On Thursday, Algerians vote on a plan to grant a partial amnesty to Islamist rebels and government forces involved in the civil war.
Violence has fallen sharply in recent years after over a decade of violence sparked by a cancelled election.
Two security guards were killed in an ambush in the mountainous area of Ain Defla, south-west of the capital, Algiers.
Unidentified gunmen in the western province of Saida killed two military policemen.
And one soldier died when a roadside bomb exploded as a military convoy was passing near the eastern town of Boumerdes.
The Algerian president has called a referendum on national reconciliation due to take place on 29 September.
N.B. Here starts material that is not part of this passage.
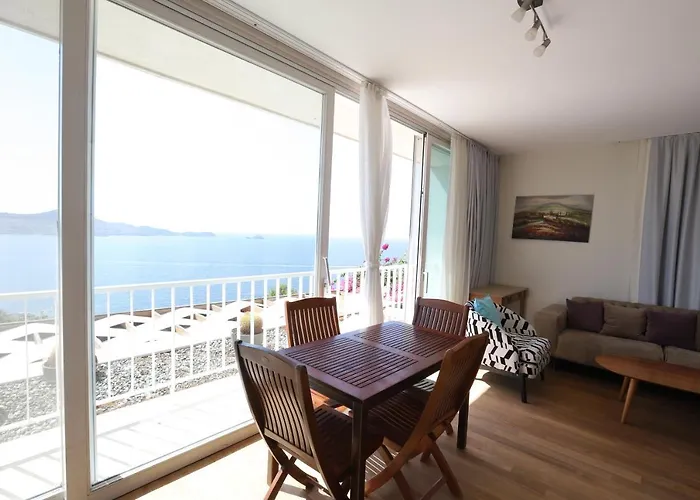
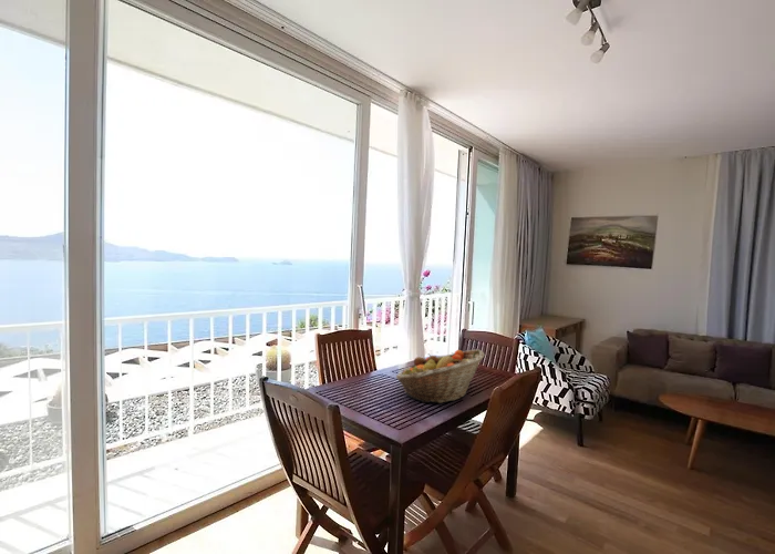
+ fruit basket [395,349,485,404]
He urged people to go to the polls and voice their opinion on a proposed partial amnesty for Islamic extremists.
Those guilty of massacres, terror attacks or rapes would be excluded from the amnesty, he said.
Militant Algerian groups have killed some 150,000 people since 1992, when elections in which an Islamic party was poised to win were cancelled.
President Abdelaziz Bouteflika said the referendum was aimed at "definitively turning the page on the political crisis" sparked by the insurgents' struggle.
He vowed the vote would be "transparent, democratic and fair".
The proposed amnesty entails dropping charges against rebels who gave up arms after 13 January 2000, when legislation on civil reconciliation took effect.
It was initially expected to apply to all insurgents, but a re-think of the plan was prompted by the Salafist Group for Preaching and Combat, which praised the murder of two Algerian diplomats in Iraq last month.
The reconciliation charter, due to be voted on in the referendum, also envisages re-establishing the rights of Islamists who lost their jobs in the 1990s crackdown.
But the president made it clear that whoever fomented "the policy of pseudo-jihad against the nation and its institutions" would be banned from entering politics.
The families of those killed in the clashes will be entitled to compensation, he said.
Mr Bouteflika first launched his controversial reconciliation initiative at the start of his first term as president in 1999.
Violence has not ceased completely since, but the number of attacks has gone down in recent years.